= Record extracts =
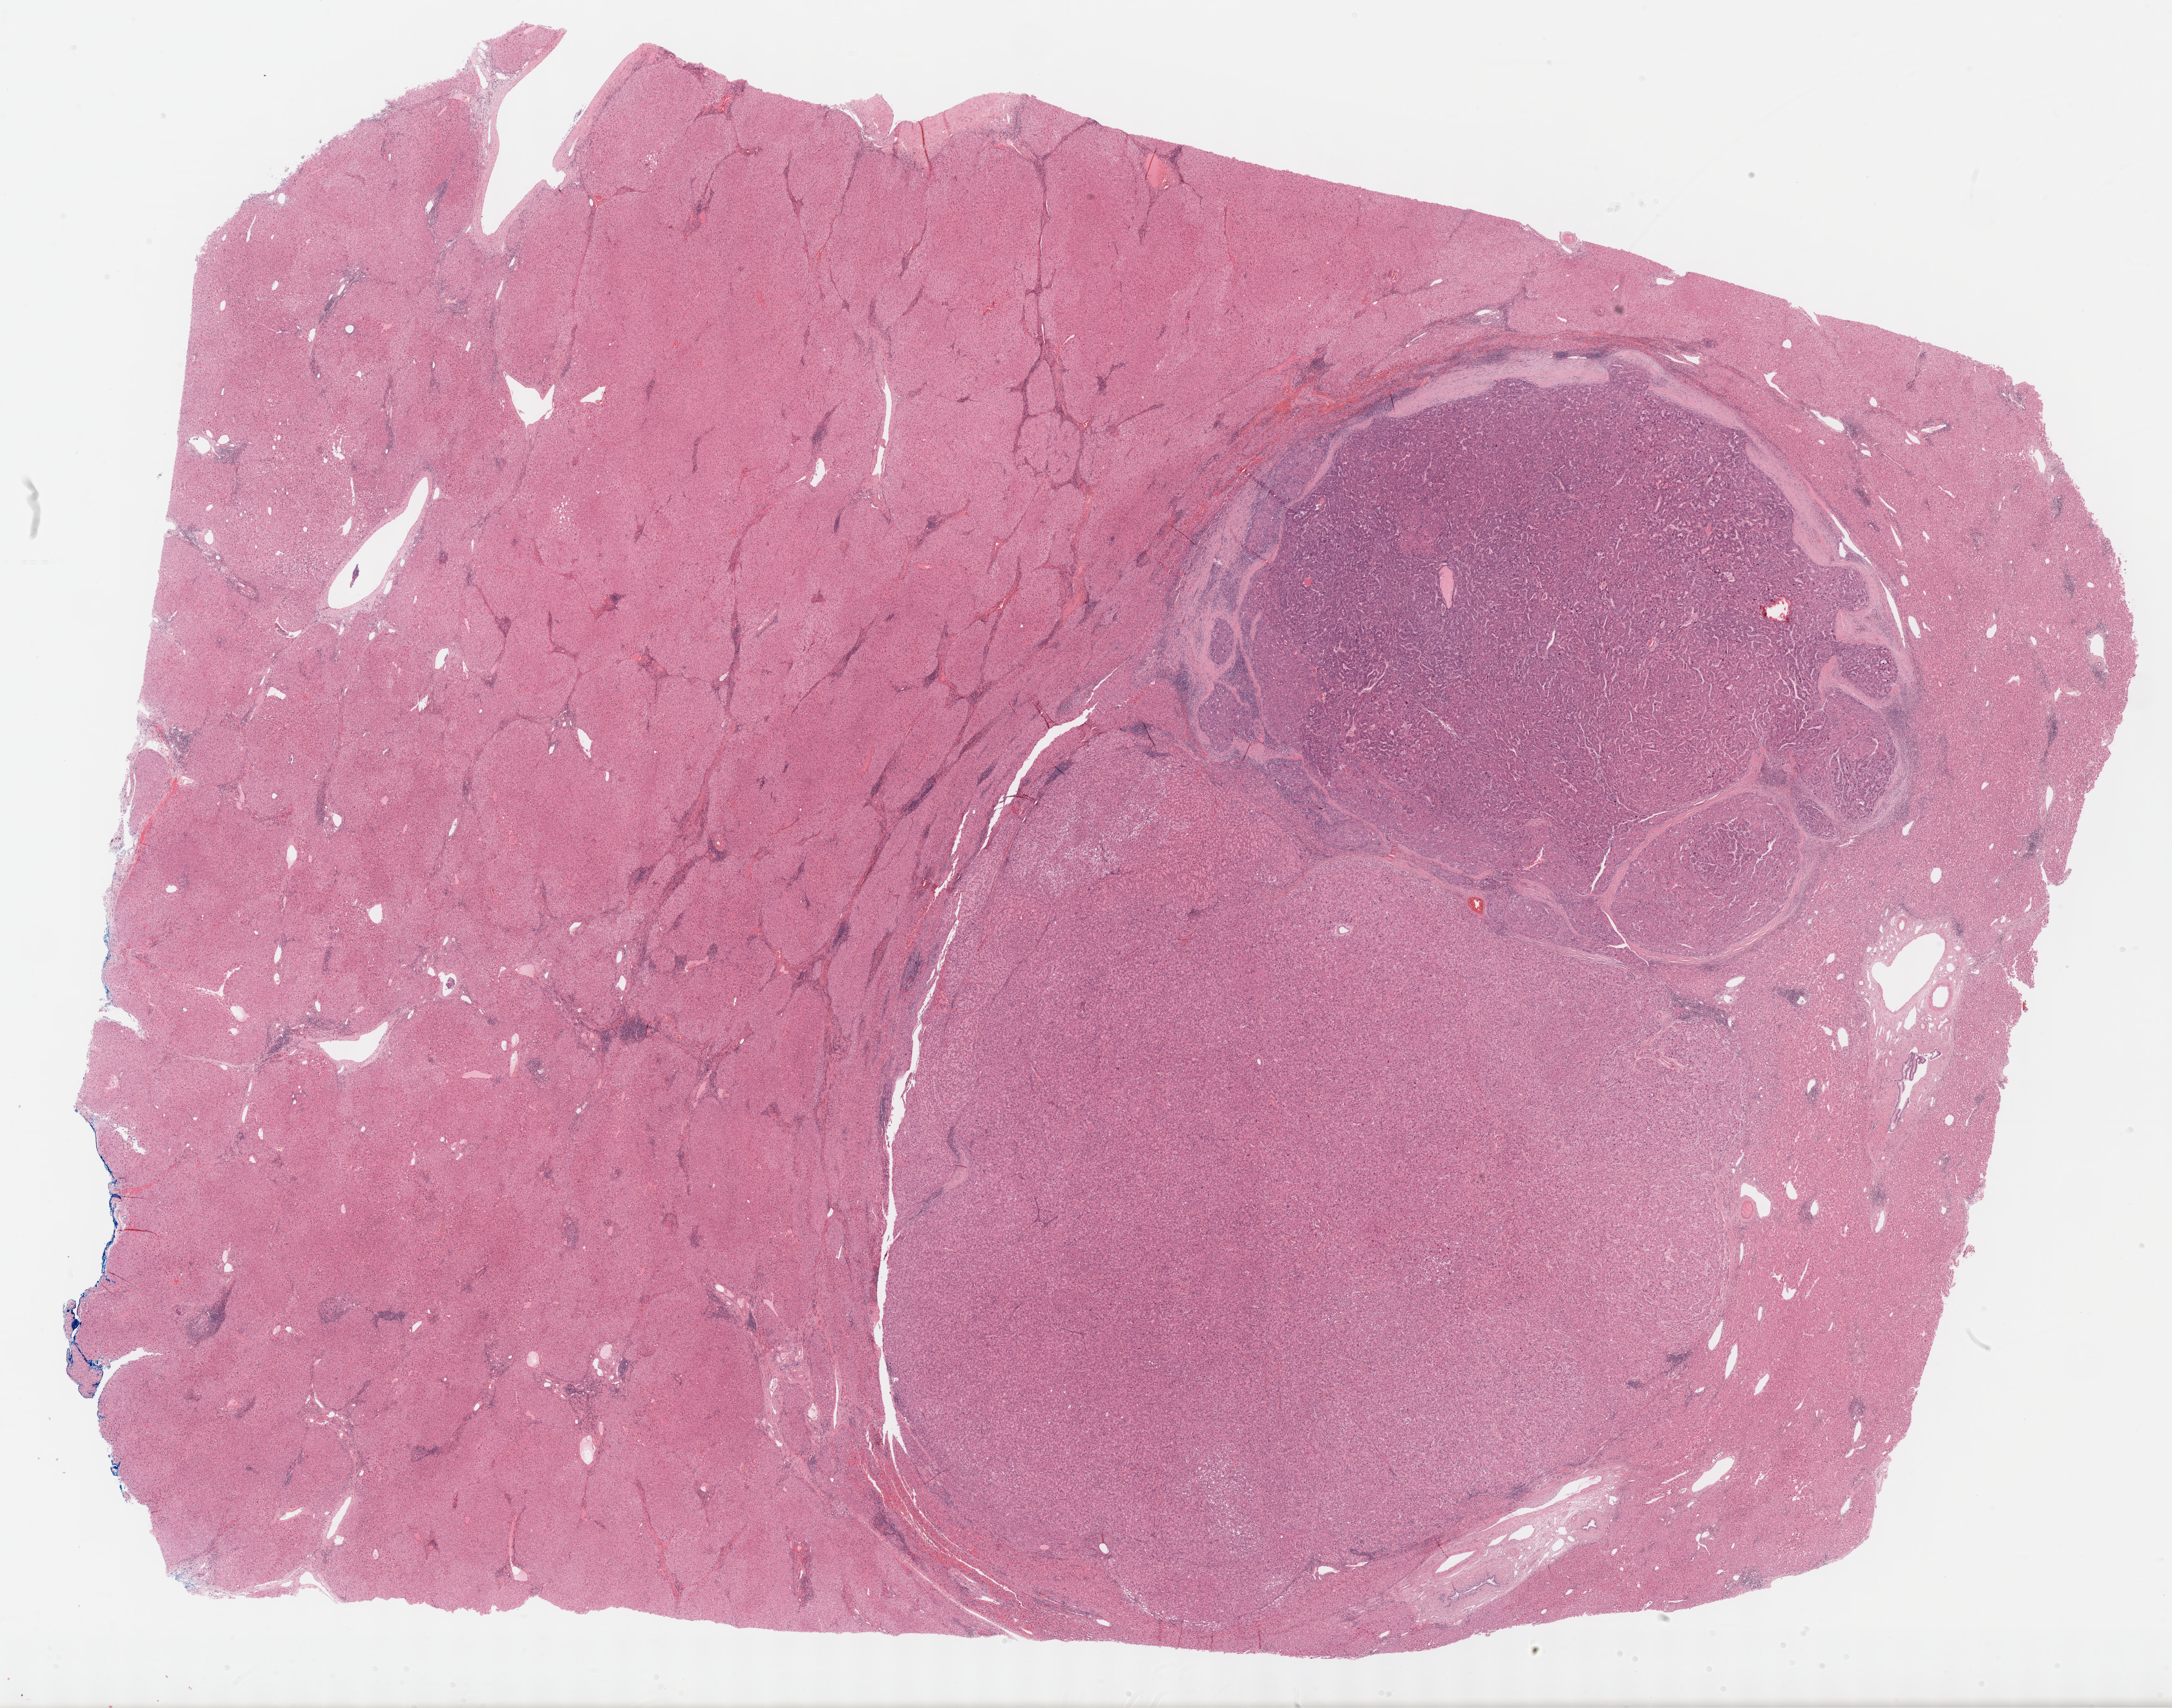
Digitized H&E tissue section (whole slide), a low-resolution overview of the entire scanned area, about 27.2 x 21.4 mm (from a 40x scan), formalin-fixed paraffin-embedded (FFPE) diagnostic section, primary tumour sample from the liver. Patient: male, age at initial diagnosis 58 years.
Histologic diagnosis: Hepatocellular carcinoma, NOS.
--
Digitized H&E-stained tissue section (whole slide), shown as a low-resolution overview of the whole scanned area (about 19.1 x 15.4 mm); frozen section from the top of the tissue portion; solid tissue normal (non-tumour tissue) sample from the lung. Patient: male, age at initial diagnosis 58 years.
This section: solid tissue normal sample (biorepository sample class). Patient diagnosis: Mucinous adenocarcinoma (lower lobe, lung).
--
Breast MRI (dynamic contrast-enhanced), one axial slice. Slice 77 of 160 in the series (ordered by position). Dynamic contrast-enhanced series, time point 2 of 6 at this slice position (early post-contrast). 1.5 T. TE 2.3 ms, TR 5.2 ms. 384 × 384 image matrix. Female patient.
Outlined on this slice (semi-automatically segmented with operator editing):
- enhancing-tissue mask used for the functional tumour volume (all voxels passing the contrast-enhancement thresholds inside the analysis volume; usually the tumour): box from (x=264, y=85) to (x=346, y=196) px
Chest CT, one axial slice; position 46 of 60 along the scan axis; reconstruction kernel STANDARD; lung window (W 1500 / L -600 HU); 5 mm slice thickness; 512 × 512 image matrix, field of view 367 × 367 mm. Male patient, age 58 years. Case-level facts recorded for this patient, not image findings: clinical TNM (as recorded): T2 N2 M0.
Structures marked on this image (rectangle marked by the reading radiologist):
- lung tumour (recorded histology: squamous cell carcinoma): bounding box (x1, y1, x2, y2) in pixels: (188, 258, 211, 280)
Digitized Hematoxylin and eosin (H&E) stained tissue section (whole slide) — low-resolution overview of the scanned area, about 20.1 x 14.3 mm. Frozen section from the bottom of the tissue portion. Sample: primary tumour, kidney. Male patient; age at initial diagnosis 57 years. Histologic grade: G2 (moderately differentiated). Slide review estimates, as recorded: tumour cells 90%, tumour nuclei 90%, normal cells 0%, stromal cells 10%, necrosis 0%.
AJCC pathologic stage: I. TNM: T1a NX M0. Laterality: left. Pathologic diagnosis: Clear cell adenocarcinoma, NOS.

= Problem requirements =
Among the lines above, find the one with "Structures marked on" and the one with "- lung tumour". Quote both and everything between them, exactly.

= Response =
Structures marked on this image (rectangle marked by the reading radiologist):
- lung tumour (recorded histology: squamous cell carcinoma): bounding box (x1, y1, x2, y2) in pixels: (188, 258, 211, 280)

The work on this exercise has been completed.